''Don't be a bad dagh..."
Ahhh....the 1978 Orange Bowl. Without question, one of the best bowl games I've ever seen. Arkansas Coach Lou Holtz lost 3 starters prior to kickoff, but still managed to beat a heaviliy favored Barry Switzer coached Oklahoma team in a masterful performance. Backup running back Roland Sales started for Arkansas in the place of All-American Ben Cowins, and rushed 22 times for 205 yards, an Orange Bowl record. He also caught 4 passes for 52 yards, and rushed for 2 TD's. Arkansas upset OU, 31-6, and it wasn't even that close.
http://en.wikipedia.org/wiki/1978_Orange_Bowl
Here's to repeating the past in a positive way! !
If our guys come out tomorrow as fired up and intense as that 24 point underdog Arky team I think we'll be fine.
In the 1978 Arky incident, the three starters were suspended (by a team vote conducted by Holtz) over a campus incident with a female student. The three suspended players filed suit and Holtz was defended by a 32 year old unheard of Ark attorney general named Bill Clinton.
Thanks. The episode is quite a story on overcoming adversity and the stress that may go with making the RIGHT decision even when it's TOUGH.
The incident involved race in the late 70's too, and around 25 of Holtz's black players had told him they woudn't play either if their teammates weren't restored. In Holtz's book Wins Losses and Lessons he talks about family prayer over the incident, legal wrangles, not knowing really how many starters might be out. But the team CAME TOGTHER minus the three suspendees and gave an alomost superhuman tenacious, dogged effort.
Hope our guys can give an equally tenacious and dawgged effort in Huntington. GO DAWGS
I remember that whole thing very well. And you're not exaggerating one bit. Nobody --and I mean, NOBODY-- gave Arkansas a chance in hell to win that game. (And this is back when bowl games really meant something.) It is perhaps the single biggest example in my lifetime of an underdog "team" coming together, overcoming adversity and OVER achieving. A fascinating story, really.

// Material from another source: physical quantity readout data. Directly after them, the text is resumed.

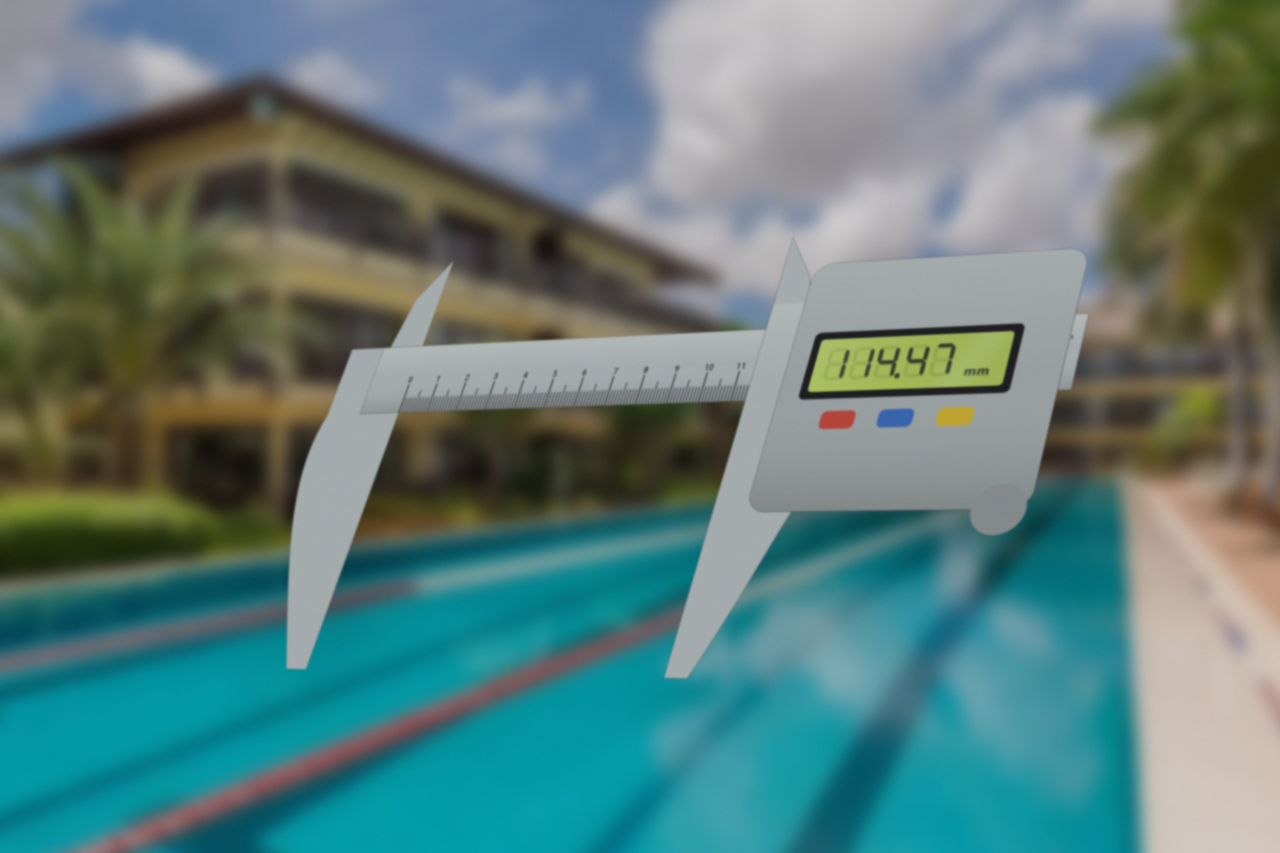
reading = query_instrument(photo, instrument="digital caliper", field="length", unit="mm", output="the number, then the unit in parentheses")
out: 114.47 (mm)
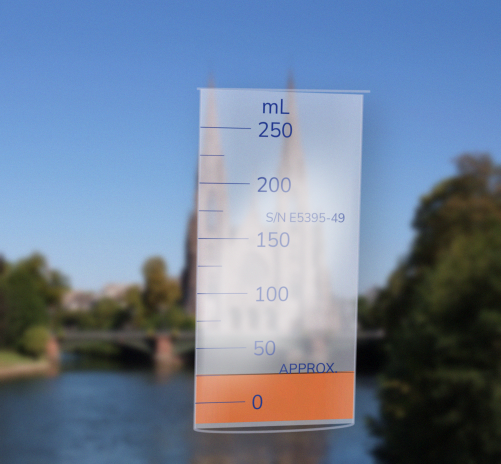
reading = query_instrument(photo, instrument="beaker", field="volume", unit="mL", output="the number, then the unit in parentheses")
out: 25 (mL)
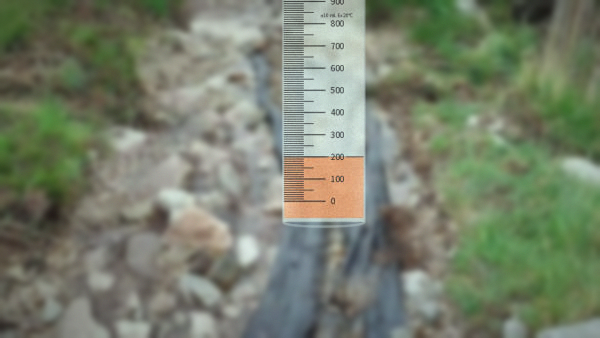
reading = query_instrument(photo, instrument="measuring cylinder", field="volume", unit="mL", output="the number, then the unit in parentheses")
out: 200 (mL)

The story goes that after that game a reporter was interviewing Lou Holtz and commented that he had never seen a team leave the locker room so quickly and fired up to take the field. He asked Holtz what he had said to the team in the locker room. Holtz was reported to have said he told them
that Oklahoma was big and they were mean and tough. Nobody was giving them a chance, so the last 11 men out of the licker room would have to start! Anyhow that was a Arkansas legend at the time.